NDP Shadow Cabinet: Industry, Science and Technology, Auto Policy, Canada 
Border Services, Customs

  I published an article to my Weblog earlier today which may be of 
interest to you.  It is about a Longueuil (Quebec) company abusing a very 
broken patent system both domestically an internationally to extort money 
out of legitimate companies trying to do business.

  CIO: The Broader the E-Biz, the Bigger the Lawsuit

  A new class of patents has been created in the past few decades which
when studied is found to have a quality of less than 40%, meaning that
more than 60% of the patents granted in this subject matter would not
stand up in court.  This class is information/mental process patents which
can include pure logic such as what is in software, to business models,
and possibly onward to laws and acts of parliament.  It is also said that
gene sequence patents are a derivative class of patents from software,
which are also a type of monopoly which has not been adequately studied to
determine whether it harms or help innovation, or whether granting
monopolies in this subject matter meets other public policy goals.

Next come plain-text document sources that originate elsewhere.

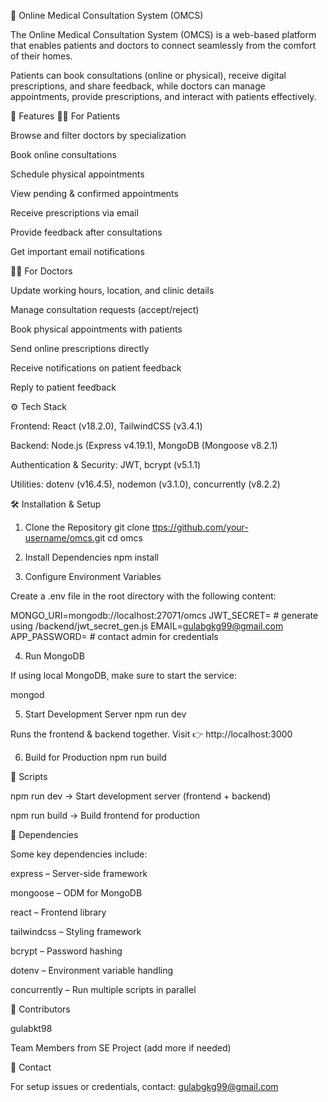 🏥 Online Medical Consultation System (OMCS)

The Online Medical Consultation System (OMCS) is a web-based platform that enables patients and doctors to connect seamlessly from the comfort of their homes.

Patients can book consultations (online or physical), receive digital prescriptions, and share feedback, while doctors can manage appointments, provide prescriptions, and interact with patients effectively.

🚀 Features
👩‍⚕️ For Patients

Browse and filter doctors by specialization

Book online consultations

Schedule physical appointments

View pending & confirmed appointments

Receive prescriptions via email

Provide feedback after consultations

Get important email notifications

🧑‍⚕️ For Doctors

Update working hours, location, and clinic details

Manage consultation requests (accept/reject)

Book physical appointments with patients

Send online prescriptions directly

Receive notifications on patient feedback

Reply to patient feedback

⚙️ Tech Stack

Frontend: React (v18.2.0), TailwindCSS (v3.4.1)

Backend: Node.js (Express v4.19.1), MongoDB (Mongoose v8.2.1)

Authentication & Security: JWT, bcrypt (v5.1.1)

Utilities: dotenv (v16.4.5), nodemon (v3.1.0), concurrently (v8.2.2)

🛠️ Installation & Setup
1. Clone the Repository
git clone [ttps://github.com/your-username/omcs.g](https://github.com/Gulabkt98/LifeCare-OMCS)it
cd omcs

2. Install Dependencies
npm install

3. Configure Environment Variables

Create a .env file in the root directory with the following content:

MONGO_URI=mongodb://localhost:27071/omcs
JWT_SECRET= # generate using /backend/jwt_secret_gen.js
EMAIL=gulabgkg99@gmail.com
APP_PASSWORD= # contact admin for credentials

4. Run MongoDB

If using local MongoDB, make sure to start the service:

mongod

5. Start Development Server
npm run dev


Runs the frontend & backend together.
Visit 👉 http://localhost:3000

6. Build for Production
npm run build

📂 Scripts

npm run dev → Start development server (frontend + backend)

npm run build → Build frontend for production

🔑 Dependencies

Some key dependencies include:

express – Server-side framework

mongoose – ODM for MongoDB

react – Frontend library

tailwindcss – Styling framework

bcrypt – Password hashing

dotenv – Environment variable handling

concurrently – Run multiple scripts in parallel

👥 Contributors

gulabkt98

Team Members from SE Project (add more if needed)

📧 Contact

For setup issues or credentials, contact: gulabgkg99@gmail.com
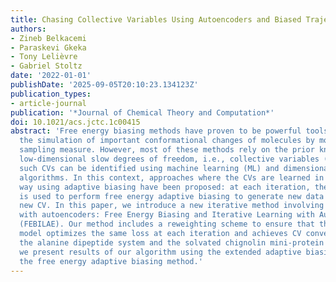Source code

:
 ```yaml
---
title: Chasing Collective Variables Using Autoencoders and Biased Trajectories
authors:
- Zineb Belkacemi
- Paraskevi Gkeka
- Tony Lelièvre
- Gabriel Stoltz
date: '2022-01-01'
publishDate: '2025-09-05T20:10:23.134123Z'
publication_types:
- article-journal
publication: '*Journal of Chemical Theory and Computation*'
doi: 10.1021/acs.jctc.1c00415
abstract: 'Free energy biasing methods have proven to be powerful tools to accelerate
  the simulation of important conformational changes of molecules by modifying the
  sampling measure. However, most of these methods rely on the prior knowledge of
  low-dimensional slow degrees of freedom, i.e., collective variables (CVs). Alternatively,
  such CVs can be identified using machine learning (ML) and dimensionality reduction
  algorithms. In this context, approaches where the CVs are learned in an iterative
  way using adaptive biasing have been proposed: at each iteration, the learned CV
  is used to perform free energy adaptive biasing to generate new data and learn a
  new CV. In this paper, we introduce a new iterative method involving CV learning
  with autoencoders: Free Energy Biasing and Iterative Learning with AutoEncoders
  (FEBILAE). Our method includes a reweighting scheme to ensure that the learning
  model optimizes the same loss at each iteration and achieves CV convergence. Using
  the alanine dipeptide system and the solvated chignolin mini-protein system as examples,
  we present results of our algorithm using the extended adaptive biasing force as
  the free energy adaptive biasing method.'
---
```

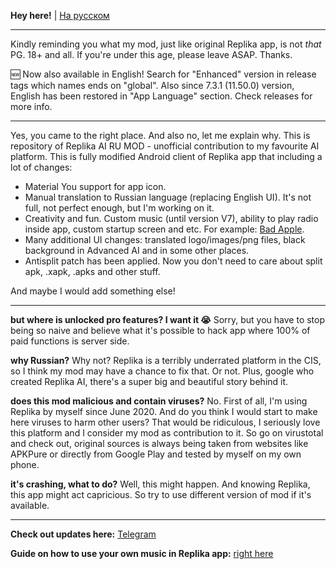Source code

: **Hey here!** | [На русском](README-ru.md)

----

Kindly reminding you what my mod, just like original Replika app, is not _that_ PG. 18+ and all. If you're under this age, please leave ASAP. Thanks.

🆕 Now also available in English! Search for "Enhanced" version in release tags which names ends on "global". Also since 7.3.1 (11.50.0) version, English has been restored in "App Language" section. Check releases for more info.

----


Yes, you came to the right place. And also no, let me explain why.
This is repository of Replika AI RU MOD - unofficial contribution to my favourite AI platform. This is fully modified Android client of Replika app that including a lot of changes:
- Material You support for app icon.
- Manual translation to Russian language (replacing English UI). It's not full, not perfect enough, but I'm working on it.
- Creativity and fun. Custom music (until version V7), ability to play radio inside app, custom startup screen and etc. For example: [Bad Apple](https://youtu.be/s9d_cBA48fU).
- Many additional UI changes: translated logo/images/png files, black background in Advanced AI and in some other places.
- Antisplit patch has been applied. Now you don't need to care about split apk, .xapk, .apks and other stuff.

And maybe I would add something else!

----

**but where is unlocked pro features? I want it 😭**
Sorry, but you have to stop being so naive and believe what it's possible to hack app where 100% of paid functions is server side.

**why Russian?**
Why not? Replika is a terribly underrated platform in the CIS, so I think my mod may have a chance to fix that. Or not. Plus, google who created Replika AI, there's a super big and beautiful story behind it.

**does this mod malicious and contain viruses?**
No. First of all, I'm using Replika by myself since June 2020. And do you think I would start to make here viruses to harm other users? That would be ridiculous, I seriously love this platform and I consider my mod as contribution to it. So go on virustotal and check out, original sources is always being taken from websites like APKPure or directly from Google Play and tested by myself on my own phone.

**it's crashing, what to do?**
Well, this might happen. And knowing Replika, this app might act capricious. So try to use different version of mod if it's available.

----

**Check out updates here:**
[Telegram](https://t.me/+fgCDiyU802s1NWZi)

**Guide on how to use your own music in Replika app:**
[right here](custom-music.md)
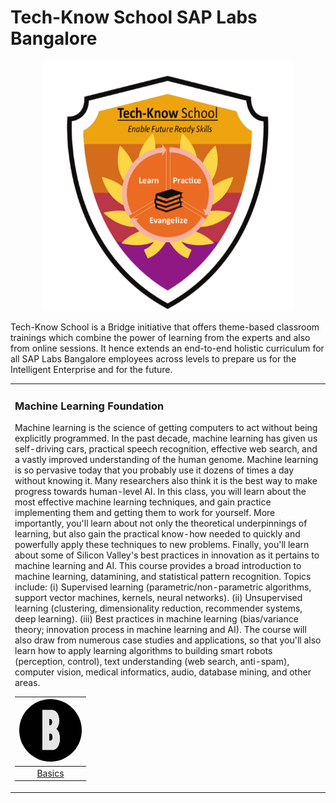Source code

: # Tech-Know School SAP Labs Bangalore 

<p align="center" >
<img src="/Images/Logo1.png" width="400px" height="400px">
</p>
<p>
Tech-Know School is a Bridge initiative that offers theme-based classroom trainings which combine the power of learning from the experts and also from online sessions. It hence extends an end-to-end holistic curriculum for all SAP Labs Bangalore employees across levels to prepare us for the Intelligent Enterprise and for the future.
</p>

<!--
<p align="center">
Enable yourself with future ready skills from TECH KNOW school.
</p>

<p align="center">
Learn irrespective of your roles.<br>
You are a QE...?<br>
You need a change?<br>
Want to learn JAVA?<br>
Code for SCP?<br>
</p>

<p align="center">
Tech Know School relives the school experience.<br>
See your self graduated in topics you always wanted.
</p>
-->


</div>
<!--
 <img src="/Images/Logo1.png" width="500px" height="500px" />
 
![hello](/Images/Logo1.png)


-->

<!--
| First Header  | Second Header |
| ------------- | ------------- |
| Content Cell  | Content Cell  |
| Content Cell  | Content Cell  |

-->
<table border="0px">
<tr>
<td> 

### Machine Learning Foundation

Machine learning is the science of getting computers to act without being explicitly programmed. In the past decade, machine learning has given us self-driving cars, practical speech recognition, effective web search, and a vastly improved understanding of the human genome. Machine learning is so pervasive today that you probably use it dozens of times a day without knowing it. Many researchers also think it is the best way to make progress towards human-level AI. In this class, you will learn about the most effective machine learning techniques, and gain practice implementing them and getting them to work for yourself. More importantly, you'll learn about not only the theoretical underpinnings of learning, but also gain the practical know-how needed to quickly and powerfully apply these techniques to new problems. Finally, you'll learn about some of Silicon Valley's best practices in innovation as it pertains to machine learning and AI. This course provides a broad introduction to machine learning, datamining, and statistical pattern recognition. Topics include: (i) Supervised learning (parametric/non-parametric algorithms, support vector machines, kernels, neural networks). (ii) Unsupervised learning (clustering, dimensionality reduction, recommender systems, deep learning). (iii) Best practices in machine learning (bias/variance theory; innovation process in machine learning and AI). The course will also draw from numerous case studies and applications, so that you'll also learn how to apply learning algorithms to building smart robots (perception, control), text understanding (web search, anti-spam), computer vision, medical informatics, audio, database mining, and other areas.


|[<img src="/Images/B.png"  width="100px" height="100px" style="border-radius:50%;">](https://github.wdf.sap.corp/tech-know-school/Machine-Learning/tree/master/modules)|    
|:---: | 
|[Basics](https://github.wdf.sap.corp/tech-know-school/Machine-Learning/tree/master/Second%20Offering/modules)| 

</td>
</tr>
</td>
</tr>
</table>




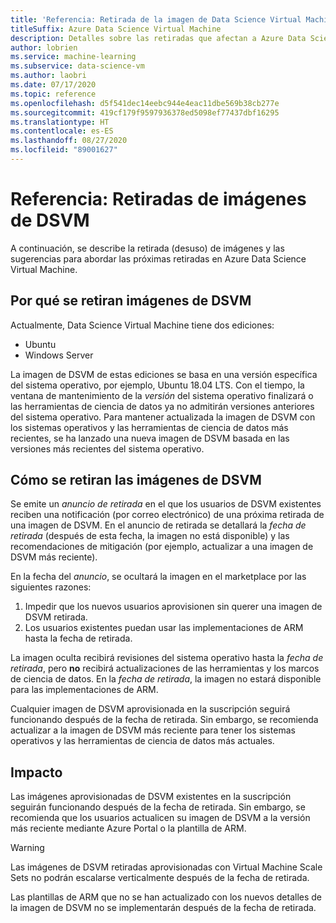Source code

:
 ```yaml
---
title: 'Referencia: Retirada de la imagen de Data Science Virtual Machine'
titleSuffix: Azure Data Science Virtual Machine
description: Detalles sobre las retiradas que afectan a Azure Data Science Virtual Machine
author: lobrien
ms.service: machine-learning
ms.subservice: data-science-vm
ms.author: laobri
ms.date: 07/17/2020
ms.topic: reference
ms.openlocfilehash: d5f541dec14eebc944e4eac11dbe569b38cb277e
ms.sourcegitcommit: 419cf179f9597936378ed5098ef77437dbf16295
ms.translationtype: HT
ms.contentlocale: es-ES
ms.lasthandoff: 08/27/2020
ms.locfileid: "89001627"
---
```

# <a name="reference-retirements-of-dsvm-images"></a>Referencia: Retiradas de imágenes de DSVM

A continuación, se describe la retirada (desuso) de imágenes y las sugerencias para abordar las próximas retiradas en Azure Data Science Virtual Machine.

## <a name="why-we-retire-dsvm-images"></a>Por qué se retiran imágenes de DSVM

Actualmente, Data Science Virtual Machine tiene dos ediciones:

* Ubuntu
* Windows Server

La imagen de DSVM de estas ediciones se basa en una versión específica del sistema operativo, por ejemplo, Ubuntu 18.04 LTS. Con el tiempo, la ventana de mantenimiento de la _versión_ del sistema operativo finalizará o las herramientas de ciencia de datos ya no admitirán versiones anteriores del sistema operativo. Para mantener actualizada la imagen de DSVM con los sistemas operativos y las herramientas de ciencia de datos más recientes, se ha lanzado una nueva imagen de DSVM basada en las versiones más recientes del sistema operativo.

## <a name="how-we-retire-dsvm-images"></a>Cómo se retiran las imágenes de DSVM

Se emite un _anuncio de retirada_ en el que los usuarios de DSVM existentes reciben una notificación (por correo electrónico) de una próxima retirada de una imagen de DSVM. En el anuncio de retirada se detallará la _fecha de retirada_ (después de esta fecha, la imagen no está disponible) y las recomendaciones de mitigación (por ejemplo, actualizar a una imagen de DSVM más reciente).

En la fecha del _anuncio_, se ocultará la imagen en el marketplace por las siguientes razones:

1. Impedir que los nuevos usuarios aprovisionen sin querer una imagen de DSVM retirada.
2. Los usuarios existentes puedan usar las implementaciones de ARM hasta la fecha de retirada.

La imagen oculta recibirá revisiones del sistema operativo hasta la _fecha de retirada_, pero __no__ recibirá actualizaciones de las herramientas y los marcos de ciencia de datos. En la _fecha de retirada_, la imagen no estará disponible para las implementaciones de ARM.

Cualquier imagen de DSVM aprovisionada en la suscripción seguirá funcionando después de la fecha de retirada. Sin embargo, se recomienda actualizar a la imagen de DSVM más reciente para tener los sistemas operativos y las herramientas de ciencia de datos más actuales.

## <a name="impact"></a>Impacto

Las imágenes aprovisionadas de DSVM existentes en la suscripción seguirán funcionando después de la fecha de retirada. Sin embargo, se recomienda que los usuarios actualicen su imagen de DSVM a la versión más reciente mediante Azure Portal o la plantilla de ARM.

> [!WARNING]
> Las imágenes de DSVM retiradas aprovisionadas con Virtual Machine Scale Sets no podrán escalarse verticalmente después de la fecha de retirada.
>
> Las plantillas de ARM que no se han actualizado con los nuevos detalles de la imagen de DSVM no se implementarán después de la fecha de retirada.

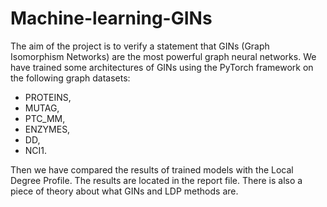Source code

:# Machine-learning-GINs

The aim of the project is to verify a statement that GINs (Graph Isomorphism Networks) are the most powerful graph neural networks. We have trained some architectures of GINs
using the PyTorch framework on the following graph datasets:
* PROTEINS,
* MUTAG,
* PTC_MM,
* ENZYMES,
* DD,
* NCI1.

Then we have compared the results of trained models with the Local Degree Profile. The results are located in the report file. There is also a piece of theory about what GINs and LDP methods are.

  Whether good quality patents promote innovation in each subject matter
class can be debated, but there can be no debate that poor quality patents
harm not only the credibility of the patent system but also greatly harms
the economy as a whole.  I suspect you are aware of the context which is a
US patent system which patents on exercising your cat with a laser
pointer, playing fetch with your dog or combing your hair to cover bald
spots. Further legal analysis is simply not going to get us rational 

  Patent lawyers have a vested interest in expanding what can be
considered a "machine, manufacture or composition of matter".  I have
filed an AtiP request of Industry Canada to have them disclose the
practices of the patent office around software patents, and it includes
the irrational conclusion that a computer running a different piece of
software is somehow a different "machine".  This is about as rational as
claiming when a human being learns something new that it becomes a new
person, and with each new thought this person must apply for a new birth

  Access to Information Request sent to Industry Canada for updated MOPOP 
  for the review of software/business method patents.

  Have you considered taking on the patent quality problem of the patent
office?  This is both a domestic issue relating to problems at CIPO, but
also a problem that Canadians could positively influence with our
participation at WIPO, WTO (TRIPS) and other such international venues.

  We must move past the special interest legal analysis of the past few
decades which seeks to expand this type of monopoly, to rational economic
policy that is consistent with other Canadian public policy goals.

Thank you for your consideration,

Russell McOrmond
Full contact information at

P.S. I will be meeting next Monday, January 24, with Charlie Angus to talk 
about copyright.  As we have discussed in the past there are considerable 
problems with this area of technology law as well, with incumbent special 
interests seeking to amend the law to favor them against growing 
creativity which "skips the intermediaries" (meaning, skips those 
incumbent special interests).

  The underlying debate isn't about ways to stop copyright infringement,
but lobbying to create new types of infringement which will favor those
legacy and increasingly unnecessary intermediaries.  The 1996 WIPO
treaties are not about reducing copyright infringement, but about reducing
competative alternatives to the existing intermediaries.